The problem discussed in this paper is how to implement green design decisions in machine learning (ML) services to reduce environmental impact. The research focuses on the inference stage after training the model, where the model is bound to the application for user access, a process referred to as ML services. Currently, while energy consumption during the training phase has received attention, there is relatively less research on efficiency during the inference stage.
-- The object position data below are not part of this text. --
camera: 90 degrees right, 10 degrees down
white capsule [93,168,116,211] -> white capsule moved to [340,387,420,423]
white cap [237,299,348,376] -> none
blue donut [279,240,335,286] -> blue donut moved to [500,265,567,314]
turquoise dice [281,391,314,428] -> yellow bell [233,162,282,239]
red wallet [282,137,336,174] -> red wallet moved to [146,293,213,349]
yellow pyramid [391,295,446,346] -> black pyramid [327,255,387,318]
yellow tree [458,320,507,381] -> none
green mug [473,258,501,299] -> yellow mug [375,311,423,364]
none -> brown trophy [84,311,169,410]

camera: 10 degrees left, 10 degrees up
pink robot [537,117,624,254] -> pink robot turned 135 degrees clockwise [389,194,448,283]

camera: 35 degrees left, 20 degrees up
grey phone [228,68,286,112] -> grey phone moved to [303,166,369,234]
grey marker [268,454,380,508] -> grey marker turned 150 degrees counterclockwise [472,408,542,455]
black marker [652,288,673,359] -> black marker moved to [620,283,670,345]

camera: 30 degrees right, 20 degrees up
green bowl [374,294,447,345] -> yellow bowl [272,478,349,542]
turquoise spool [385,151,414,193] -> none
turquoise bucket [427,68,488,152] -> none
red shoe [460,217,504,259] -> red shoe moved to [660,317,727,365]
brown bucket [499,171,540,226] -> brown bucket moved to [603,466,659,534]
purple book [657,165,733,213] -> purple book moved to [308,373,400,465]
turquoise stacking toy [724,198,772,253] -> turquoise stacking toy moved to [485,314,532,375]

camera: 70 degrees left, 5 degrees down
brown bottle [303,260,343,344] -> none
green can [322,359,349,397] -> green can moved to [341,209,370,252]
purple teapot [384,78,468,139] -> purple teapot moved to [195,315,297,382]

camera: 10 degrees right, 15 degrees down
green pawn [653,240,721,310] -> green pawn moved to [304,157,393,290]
The paper performs a literature analysis on the architecture design decisions of ML services, with a focus on green artificial intelligence and ML services. The objective is to identify decision-makers related to quality characteristics and understand their importance in the ML services literature from the perspectives of researchers and practitioners. The research findings list major design decisions for ML services, including runtime engine, runtime engine without execution, software specific to deep learning (DL), and end-to-end ML cloud services, and discuss the quality characteristics of these decisions, such as energy efficiency. The study found that performance efficiency is the most commonly considered quality characteristic, while research on energy efficiency is relatively scarce. Furthermore, some cross-domain decisions were identified, such as containerization, model formats, request processing, and communication protocols, which may be related to service infrastructure and have an impact on service efficiency and sustainability. The paper emphasizes the need for more in-depth research on the impact of different design decisions on the energy consumption of ML services to promote the development of green ML services. This will help researchers and practitioners make more environmentally friendly architecture decisions when deploying models.